» Input data
>>>
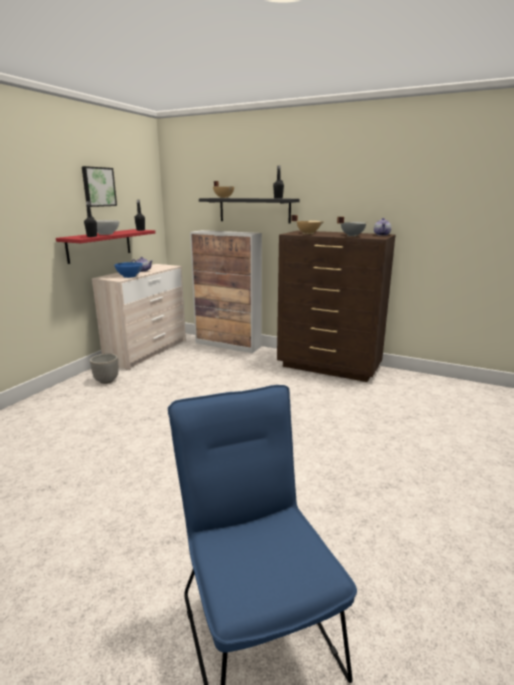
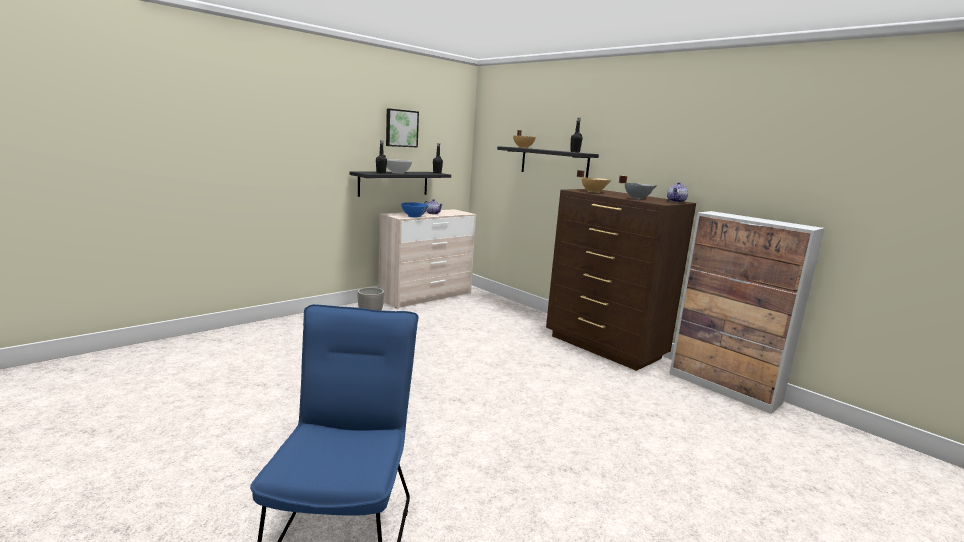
camera: 20 degrees right, 5 degrees down
(99, 245) = (393, 183): red shelf -> black shelf
(228, 345) = (511, 305): cabinet -> cabinet (724, 388)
<<<
» Task goal
Word for word, copy every line of the data, excluding any pictures.

» Solution for this exercise
camera: 20 degrees right, 5 degrees down
(99, 245) = (393, 183): red shelf -> black shelf
(228, 345) = (511, 305): cabinet -> cabinet (724, 388)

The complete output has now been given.